If there's anything that can cheer me up on my bad days, it's Ava Ryan's hilarious videos. If you're ever on Facebook, you've probably seen her videos floating around.
It started several years ago when she was just a toddler. Her parents started recording her looking out the window at a sunset, saying repeatedly, "I smell like beef."
Since then, Ava has become an Internet sensation. She has even created a few "characters" for her YouTube channel, such as "Bossy Boss Lady" and "Charlene," your hot mess middle-aged friend.
While her videos are hilariously clever and oddly relatable, there's a heartbreaking story to her adorable sense of humor.
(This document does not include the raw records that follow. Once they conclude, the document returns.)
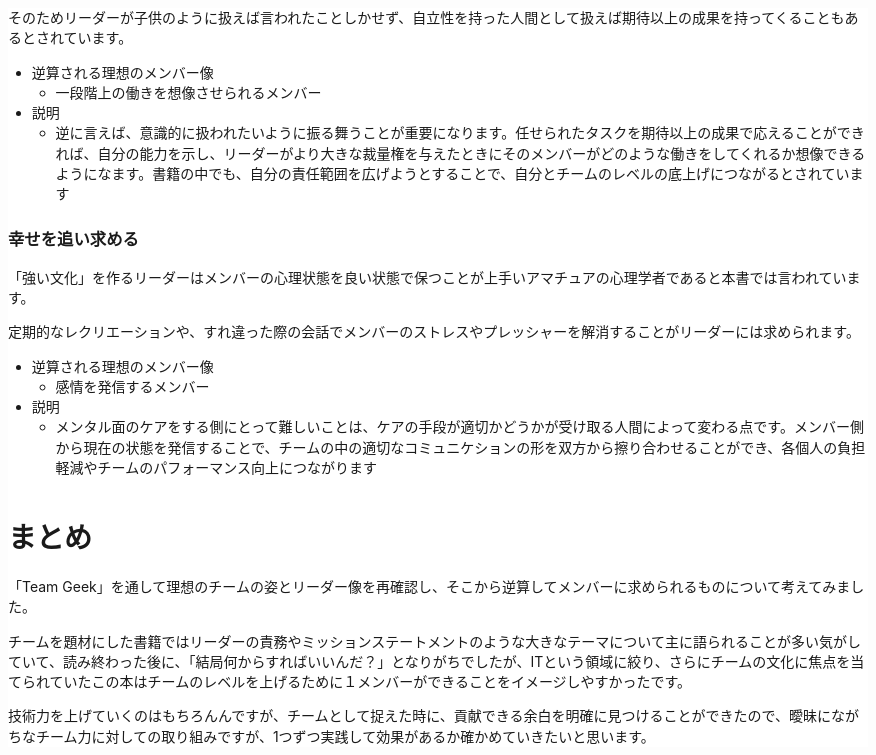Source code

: そのためリーダーが子供のように扱えば言われたことしかせず、自立性を持った人間として扱えば期待以上の成果を持ってくることもあるとされています。

- 逆算される理想のメンバー像
  - 一段階上の働きを想像させられるメンバー
- 説明
  - 逆に言えば、意識的に扱われたいように振る舞うことが重要になります。任せられたタスクを期待以上の成果で応えることができれば、自分の能力を示し、リーダーがより大きな裁量権を与えたときにそのメンバーがどのような働きをしてくれるか想像できるようになます。書籍の中でも、自分の責任範囲を広げようとすることで、自分とチームのレベルの底上げにつながるとされています

### 幸せを追い求める

「強い文化」を作るリーダーはメンバーの心理状態を良い状態で保つことが上手いアマチュアの心理学者であると本書では言われています。

定期的なレクリエーションや、すれ違った際の会話でメンバーのストレスやプレッシャーを解消することがリーダーには求められます。

- 逆算される理想のメンバー像
  - 感情を発信するメンバー
- 説明
  - メンタル面のケアをする側にとって難しいことは、ケアの手段が適切かどうかが受け取る人間によって変わる点です。メンバー側から現在の状態を発信することで、チームの中の適切なコミュニケションの形を双方から擦り合わせることができ、各個人の負担軽減やチームのパフォーマンス向上につながります

# まとめ

「Team Geek」を通して理想のチームの姿とリーダー像を再確認し、そこから逆算してメンバーに求められるものについて考えてみました。

チームを題材にした書籍ではリーダーの責務やミッションステートメントのような大きなテーマについて主に語られることが多い気がしていて、読み終わった後に、「結局何からすればいいんだ？」となりがちでしたが、ITという領域に絞り、さらにチームの文化に焦点を当てられていたこの本はチームのレベルを上げるために１メンバーができることをイメージしやすかったです。

技術力を上げていくのはもちろんんですが、チームとして捉えた時に、貢献できる余白を明確に見つけることができたので、曖昧にながちなチーム力に対しての取り組みですが、1つずつ実践して効果があるか確かめていきたいと思います。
When Ava was just a toddler, Katie's little sister Sarah passed away.
"Even in those times, Ava was able to make me laugh," Ryan told Today. "My parents, too -- they were in such despair and grief. I think Ava gave them a reason to keep going. She became our sunshine -- I know it's kind of cliché -- in the darkest time of our lives."
"I always kind of looked at myself as her protector in the world, because people weren't always nice," Ryan said.
Katie said Sarah was always a huge fan of children, so she was so excited when Ava was born. The two of them shared a special bond.
"She would sit with Sarah, they'd play stickers," Katie said. "We tried to get them together at least an hour a day, anything to help Sarah get better, to fight through it. Sarah was so adorable. She had such a kind face. Ava really took to that and genuinely loved her."
"It was such a weird time in my life because I was going through the most grief I'd ever experienced, but I also had this little girl with me who I just adored," Ryan said. "I think just having a reason to get up, and not kind of wallow up my sadness … I was able to put it aside."
Katie took to Huffington Post to share her beautiful experiences. She said there would be several moments where she would feel "incredibly sad," then Ava would come and tug on her sleeve, wanting to play.
"I would look into her big eyes and be at a loss to refuse," shewrote. "So we played -- we played a lot of the time. We played while I swallowed down the sorrow. We laughed; we made characters and games and a whole little world for ourselves that existed only between the two of us. It continued long after Sarah's passing. We have never stopped playing and laughing."
She said her sweet daughter will never realize how much she helped Katie to move on from the loss of her little sister.
"I never placed that on her, nor did I expect her to be my savior," Katie said. "It was simply that she was able to help me see things purely again, to help me realize that I alone had the choice to laugh or cry. To live or to wallow in pain. It's because of her that I began to choose the former."
This just goes to show the difference children can make in our hearts, and the power they have to make such a difference! I can't wait to see where Ava goes in life.